Eine Impfpflicht für Kita-Kinder ginge weiter als das, was die Bundesregierung bereits in der vergangenen Legislaturperiode an schärferen Regeln beschlossen hatte. Seitdem müssen Eltern, die ihre Kinder in Kitas schicken wollen, unter anderem eine verpflichtende Impfberatung nachweisen können. Auch in diesem Fall lief es so, dass der Bund die bundeseinheitlichen Rahmenbedingungen dafür vorgab, die die Länder dann umsetzen sollten.
Nach einem Masern-Ausbruch in Schleswig-Holstein forderte die oppositionelle Hamburger CDU eine Impfung aller städtischen Mitarbeiter, die mit Kindern arbeiten. Außerdem solle der Besuch einer Kita für Kinder nur noch mit „einwandfrei nachgewiesenem Impfstatus“ möglich sein, sagte die gesundheitspolitische Sprecherin Birgit Stöver der dpa. Laut Hamburger Senat liegt die Impfquote bei 93,5 Prozent. Das „reicht schon heute nicht, um Ansteckungen vollständig zu verhindern, geschweige denn die Masern vollständig auszurotten“, sagte Stöver.

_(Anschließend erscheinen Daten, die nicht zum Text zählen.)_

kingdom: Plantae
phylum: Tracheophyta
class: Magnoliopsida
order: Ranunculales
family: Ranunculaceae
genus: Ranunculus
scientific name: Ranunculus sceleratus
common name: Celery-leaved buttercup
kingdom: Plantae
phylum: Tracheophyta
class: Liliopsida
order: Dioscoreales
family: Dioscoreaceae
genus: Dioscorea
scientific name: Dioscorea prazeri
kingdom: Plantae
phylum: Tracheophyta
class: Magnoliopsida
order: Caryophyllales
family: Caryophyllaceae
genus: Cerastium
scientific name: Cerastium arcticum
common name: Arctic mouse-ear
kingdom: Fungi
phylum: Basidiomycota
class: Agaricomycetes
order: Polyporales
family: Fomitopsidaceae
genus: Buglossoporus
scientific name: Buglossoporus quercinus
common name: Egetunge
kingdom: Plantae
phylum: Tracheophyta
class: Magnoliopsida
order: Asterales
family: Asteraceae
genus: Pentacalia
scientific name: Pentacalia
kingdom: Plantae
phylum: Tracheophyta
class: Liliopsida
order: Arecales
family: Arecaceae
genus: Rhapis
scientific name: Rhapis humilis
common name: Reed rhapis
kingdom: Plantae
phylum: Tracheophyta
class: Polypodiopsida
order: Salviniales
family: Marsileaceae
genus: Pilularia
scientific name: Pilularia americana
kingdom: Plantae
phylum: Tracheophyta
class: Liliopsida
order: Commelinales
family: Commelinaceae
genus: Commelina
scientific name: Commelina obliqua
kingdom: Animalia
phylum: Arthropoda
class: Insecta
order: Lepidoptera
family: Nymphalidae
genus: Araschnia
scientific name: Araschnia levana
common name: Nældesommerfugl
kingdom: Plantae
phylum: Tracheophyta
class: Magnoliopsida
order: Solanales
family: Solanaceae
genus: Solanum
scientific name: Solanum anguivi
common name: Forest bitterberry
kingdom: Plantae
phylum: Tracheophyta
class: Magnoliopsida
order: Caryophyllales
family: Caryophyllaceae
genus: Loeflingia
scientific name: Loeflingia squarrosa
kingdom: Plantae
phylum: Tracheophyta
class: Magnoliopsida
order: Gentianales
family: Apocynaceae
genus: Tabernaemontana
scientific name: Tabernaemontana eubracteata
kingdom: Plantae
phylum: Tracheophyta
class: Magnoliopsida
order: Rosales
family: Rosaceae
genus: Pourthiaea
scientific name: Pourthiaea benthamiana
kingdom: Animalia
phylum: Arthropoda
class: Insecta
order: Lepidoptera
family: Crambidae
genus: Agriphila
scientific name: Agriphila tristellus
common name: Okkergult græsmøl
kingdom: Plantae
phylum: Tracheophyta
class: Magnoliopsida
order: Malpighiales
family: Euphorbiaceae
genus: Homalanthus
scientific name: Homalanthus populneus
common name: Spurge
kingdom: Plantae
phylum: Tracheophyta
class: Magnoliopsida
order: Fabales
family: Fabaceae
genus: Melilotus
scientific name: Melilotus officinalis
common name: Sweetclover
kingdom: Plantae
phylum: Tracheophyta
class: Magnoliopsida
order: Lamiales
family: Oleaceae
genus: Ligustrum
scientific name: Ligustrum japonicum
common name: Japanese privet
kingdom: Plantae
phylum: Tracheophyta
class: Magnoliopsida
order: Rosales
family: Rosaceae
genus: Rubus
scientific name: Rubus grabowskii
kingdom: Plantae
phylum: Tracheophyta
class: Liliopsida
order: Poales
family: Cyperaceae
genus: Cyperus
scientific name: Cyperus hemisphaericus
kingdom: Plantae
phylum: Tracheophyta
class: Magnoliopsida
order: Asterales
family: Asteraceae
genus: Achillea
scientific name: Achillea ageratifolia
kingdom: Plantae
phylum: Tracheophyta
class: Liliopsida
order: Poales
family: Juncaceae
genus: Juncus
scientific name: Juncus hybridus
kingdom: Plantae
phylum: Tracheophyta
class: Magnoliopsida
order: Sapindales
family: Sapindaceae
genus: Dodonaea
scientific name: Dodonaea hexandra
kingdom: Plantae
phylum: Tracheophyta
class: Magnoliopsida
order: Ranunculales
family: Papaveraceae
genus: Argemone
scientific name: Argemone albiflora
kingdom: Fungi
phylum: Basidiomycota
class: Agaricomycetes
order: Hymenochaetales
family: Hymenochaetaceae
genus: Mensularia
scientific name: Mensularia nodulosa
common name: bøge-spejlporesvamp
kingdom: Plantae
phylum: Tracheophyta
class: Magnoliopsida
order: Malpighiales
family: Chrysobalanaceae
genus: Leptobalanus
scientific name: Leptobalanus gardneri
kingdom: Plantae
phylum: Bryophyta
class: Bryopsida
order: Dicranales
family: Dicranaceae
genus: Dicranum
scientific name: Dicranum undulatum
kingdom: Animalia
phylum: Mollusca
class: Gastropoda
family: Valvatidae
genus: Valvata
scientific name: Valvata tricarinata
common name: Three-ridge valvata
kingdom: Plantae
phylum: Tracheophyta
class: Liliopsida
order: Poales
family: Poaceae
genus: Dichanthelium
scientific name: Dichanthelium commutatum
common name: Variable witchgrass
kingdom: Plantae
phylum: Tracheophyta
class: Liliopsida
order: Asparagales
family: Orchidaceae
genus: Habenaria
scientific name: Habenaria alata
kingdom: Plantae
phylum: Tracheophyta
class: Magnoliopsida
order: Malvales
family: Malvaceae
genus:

Abwarten in Berlin und München
Die Berliner Gesundheitssenatorin Dilek Kolat (SPD) argumentierte: „Prinzipiell habe ich nichts gegen eine Impfpflicht, aber wir warten jetzt den Gesetzentwurf auf Bundesebene dazu ab.“ Wenn die Impfpflicht bundesweit komme, setze Berlin sie um. In Niedersachsen will Gesundheitsministerin Carola Reimann (SPD) erst dann über eine Impfpflicht diskutieren, wenn es langfristig zu einer Verschlechterung der Situation kommt. Hessens Gesundheitsminister Kai Klose (Grüne) will mit einer besseren Aufklärung für höhere Impfquoten sorgen. „Aus unserer Sicht ist eine Impfpflicht im Moment nicht verhältnismäßig und auch nicht notwendig“, sagte er der dpa.
CSU-Chef Söder dagegen wirbt zwar für freiwillige Impfungen, sieht eine Impfpflicht aber skeptisch. Dazu gebe es derzeit noch keine Veranlassung, sagte der bayerische Ministerpräsident am Sonntag in München. Die Impfquote sei noch ausreichend, so dass über solche Maßnahmen noch nicht nachgedacht werden müsse.
Ein Zwang zur Masern-Immunisierung dürfte nicht leicht durchzusetzen sein. Der wissenschaftliche Dienst des Bundestages hatte schon vor zwei Jahren auf verfassungsrechtliche Probleme hingewiesen. Experten wiesen darauf hin, dass eine Impfung einen medizinischen Eingriff darstellt. Dies könne unter dem Prälat des Grundrechts auf körperliche Unversehrtheit nicht ohne weiteres erzwungen werden. Die Experten schlossen aber die Möglichkeit, eine Impfpflicht für bestimmte Krankheiten durchzusetzen, nicht generell aus.
Für Kita-Kinder könnte das noch einigermaßen funktionieren, bei Schul-Kindern ist das möglicherweise schwieriger. Und jenseits der rechtlichen Problematik kommt noch hinzu, dass die Impfung in mehreren Schritten erfolgt und erst danach wirksam wird. Entschieden werden muss also auch über den Impfstoff und darüber, ob es Dreifach- oder Vierfach-Impfungen gibt.